• [WORK REQUIRED]
Repeat the lines of the data starting at the one containing "## 3.) Deafheaven - Sunbather" and ending at the one containing "This record is terrifyingly", both included.

Stored data entries:
····················

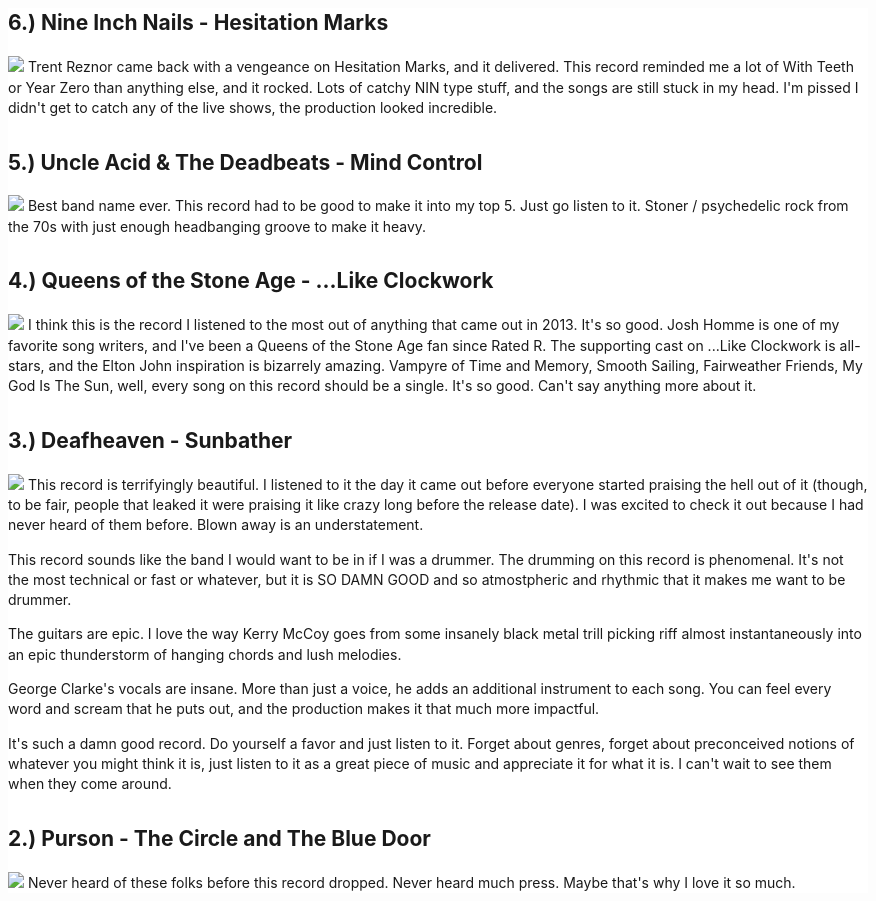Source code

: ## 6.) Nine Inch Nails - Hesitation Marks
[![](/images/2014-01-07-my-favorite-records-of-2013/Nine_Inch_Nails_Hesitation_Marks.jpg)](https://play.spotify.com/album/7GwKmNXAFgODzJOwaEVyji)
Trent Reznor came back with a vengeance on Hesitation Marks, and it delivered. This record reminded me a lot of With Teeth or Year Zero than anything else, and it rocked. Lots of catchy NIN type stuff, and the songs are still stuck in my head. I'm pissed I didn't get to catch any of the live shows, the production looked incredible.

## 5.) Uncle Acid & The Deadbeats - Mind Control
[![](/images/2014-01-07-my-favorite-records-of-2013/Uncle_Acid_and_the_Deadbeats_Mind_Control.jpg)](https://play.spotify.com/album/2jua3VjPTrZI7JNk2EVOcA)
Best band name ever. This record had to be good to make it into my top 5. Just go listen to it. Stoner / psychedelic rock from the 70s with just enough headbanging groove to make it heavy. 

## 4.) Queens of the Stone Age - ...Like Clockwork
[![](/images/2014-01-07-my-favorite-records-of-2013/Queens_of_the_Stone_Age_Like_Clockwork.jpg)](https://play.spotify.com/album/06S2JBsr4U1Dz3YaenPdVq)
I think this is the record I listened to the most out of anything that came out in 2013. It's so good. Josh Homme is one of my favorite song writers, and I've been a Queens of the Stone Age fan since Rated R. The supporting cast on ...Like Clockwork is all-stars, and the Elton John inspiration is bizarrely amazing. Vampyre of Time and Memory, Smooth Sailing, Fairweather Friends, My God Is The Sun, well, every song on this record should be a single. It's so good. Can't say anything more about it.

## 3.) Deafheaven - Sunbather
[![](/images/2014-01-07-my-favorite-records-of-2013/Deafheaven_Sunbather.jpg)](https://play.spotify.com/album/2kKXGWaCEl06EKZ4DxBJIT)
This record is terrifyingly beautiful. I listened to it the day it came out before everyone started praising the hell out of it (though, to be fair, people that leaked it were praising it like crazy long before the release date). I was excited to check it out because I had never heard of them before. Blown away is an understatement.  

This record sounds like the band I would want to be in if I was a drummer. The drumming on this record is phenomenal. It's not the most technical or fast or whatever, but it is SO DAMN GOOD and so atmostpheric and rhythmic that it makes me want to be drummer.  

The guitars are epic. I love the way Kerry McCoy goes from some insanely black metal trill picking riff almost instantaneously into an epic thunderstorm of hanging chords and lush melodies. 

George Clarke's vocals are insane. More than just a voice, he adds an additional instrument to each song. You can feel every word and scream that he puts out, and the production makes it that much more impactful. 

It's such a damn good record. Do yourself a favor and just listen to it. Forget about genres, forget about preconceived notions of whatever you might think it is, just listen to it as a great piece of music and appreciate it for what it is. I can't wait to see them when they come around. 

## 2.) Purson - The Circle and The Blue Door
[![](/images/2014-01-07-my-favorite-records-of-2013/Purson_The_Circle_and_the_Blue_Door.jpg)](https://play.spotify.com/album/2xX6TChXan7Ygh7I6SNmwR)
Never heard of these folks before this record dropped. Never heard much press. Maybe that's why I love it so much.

····················

• [TASK ANSWER]
## 3.) Deafheaven - Sunbather
[![](/images/2014-01-07-my-favorite-records-of-2013/Deafheaven_Sunbather.jpg)](https://play.spotify.com/album/2kKXGWaCEl06EKZ4DxBJIT)
This record is terrifyingly beautiful. I listened to it the day it came out before everyone started praising the hell out of it (though, to be fair, people that leaked it were praising it like crazy long before the release date). I was excited to check it out because I had never heard of them before. Blown away is an understatement.  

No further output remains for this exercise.